Desde la medianoche, el funcionamiento del transporte público sufrirá se encuentra interrumpido, luego de que el líder de la UTA, Roberto Fernández, y el titular de La Fraternidad, Omar Maturano, ratificaran ante Infobae la decisión de avanzar con el paro nacional. La medida, que afectará a trenes y colectivos en todo el país -entre otros servicios y transportes públicos-, se produce en respuesta a la reforma laboral propuesta por el Gobierno y en sintonía con la convocatoria de la Confederación General del Trabajo (CGT).
La tarde de ayer estuvo marcada por la escalada de tensión entre el Poder Ejecutivo y los principales gremios del transporte. Desde Casa Rosada se emitió una intimación formal dirigida tanto a la Unión Tranviarios Automotor (UTA) como a La Fraternidad, en la que se instó a “abstenerse de realizar cualquier medida de fuerza que implique la suspensión del servicio”.

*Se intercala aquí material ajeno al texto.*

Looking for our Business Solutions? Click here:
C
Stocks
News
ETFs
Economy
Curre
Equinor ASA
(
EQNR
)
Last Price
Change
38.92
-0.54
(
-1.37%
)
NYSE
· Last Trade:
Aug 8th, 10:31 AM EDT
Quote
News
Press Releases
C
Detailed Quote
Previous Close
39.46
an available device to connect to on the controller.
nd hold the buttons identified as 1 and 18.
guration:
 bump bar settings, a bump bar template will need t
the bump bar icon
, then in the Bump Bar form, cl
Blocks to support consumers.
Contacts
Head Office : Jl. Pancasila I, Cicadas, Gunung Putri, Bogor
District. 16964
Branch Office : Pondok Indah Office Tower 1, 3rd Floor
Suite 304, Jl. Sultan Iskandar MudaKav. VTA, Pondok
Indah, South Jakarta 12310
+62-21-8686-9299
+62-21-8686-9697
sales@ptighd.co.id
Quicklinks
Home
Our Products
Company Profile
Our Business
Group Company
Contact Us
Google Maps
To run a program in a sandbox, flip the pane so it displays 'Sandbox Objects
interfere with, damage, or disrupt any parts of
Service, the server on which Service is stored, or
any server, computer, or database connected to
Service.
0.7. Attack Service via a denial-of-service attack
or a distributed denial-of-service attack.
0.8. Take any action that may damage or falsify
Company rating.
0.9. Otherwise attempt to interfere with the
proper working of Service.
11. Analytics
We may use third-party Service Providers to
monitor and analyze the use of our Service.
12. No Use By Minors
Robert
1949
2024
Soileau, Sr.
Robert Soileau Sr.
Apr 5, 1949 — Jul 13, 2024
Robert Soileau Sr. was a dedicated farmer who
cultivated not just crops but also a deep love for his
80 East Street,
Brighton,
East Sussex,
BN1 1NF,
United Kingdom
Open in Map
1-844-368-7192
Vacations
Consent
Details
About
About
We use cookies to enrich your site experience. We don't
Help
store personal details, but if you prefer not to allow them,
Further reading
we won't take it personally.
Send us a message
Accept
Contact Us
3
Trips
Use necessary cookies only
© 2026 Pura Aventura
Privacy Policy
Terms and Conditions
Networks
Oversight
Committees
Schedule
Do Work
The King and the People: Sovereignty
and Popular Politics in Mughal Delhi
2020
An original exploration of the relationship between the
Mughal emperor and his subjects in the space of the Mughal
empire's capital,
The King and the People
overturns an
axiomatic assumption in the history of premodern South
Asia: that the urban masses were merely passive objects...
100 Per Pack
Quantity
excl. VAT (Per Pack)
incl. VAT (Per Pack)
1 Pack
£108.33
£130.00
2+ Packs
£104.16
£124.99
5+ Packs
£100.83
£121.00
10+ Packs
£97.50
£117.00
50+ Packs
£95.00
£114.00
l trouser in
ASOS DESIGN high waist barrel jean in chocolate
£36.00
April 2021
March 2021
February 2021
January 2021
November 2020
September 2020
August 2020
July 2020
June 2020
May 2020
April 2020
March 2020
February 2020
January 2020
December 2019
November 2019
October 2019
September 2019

El documento oficial, según pudo sabereste medio, advirtió que el incumplimiento podría derivar, en última instancia, en la pérdida de la personería gremial, un instrumento clave para el funcionamiento y la representación legal de las entidades sindicales.
Fernández, al frente de la UTA, y Maturano (La Fraternidad), confirmaron que la decisión de sumarse al paro se mantiene firme. “Este es un paro decretado por la CGT y estamos protegidos legalmente”, aseguraron. En ambos casos, coincidieron en que los conflictos salariales que dieron origen a la conciliación obligatoria no tienen nada que ver con una medida dispuesta por la CGT, que se realizará en rechazo de la reforma labora.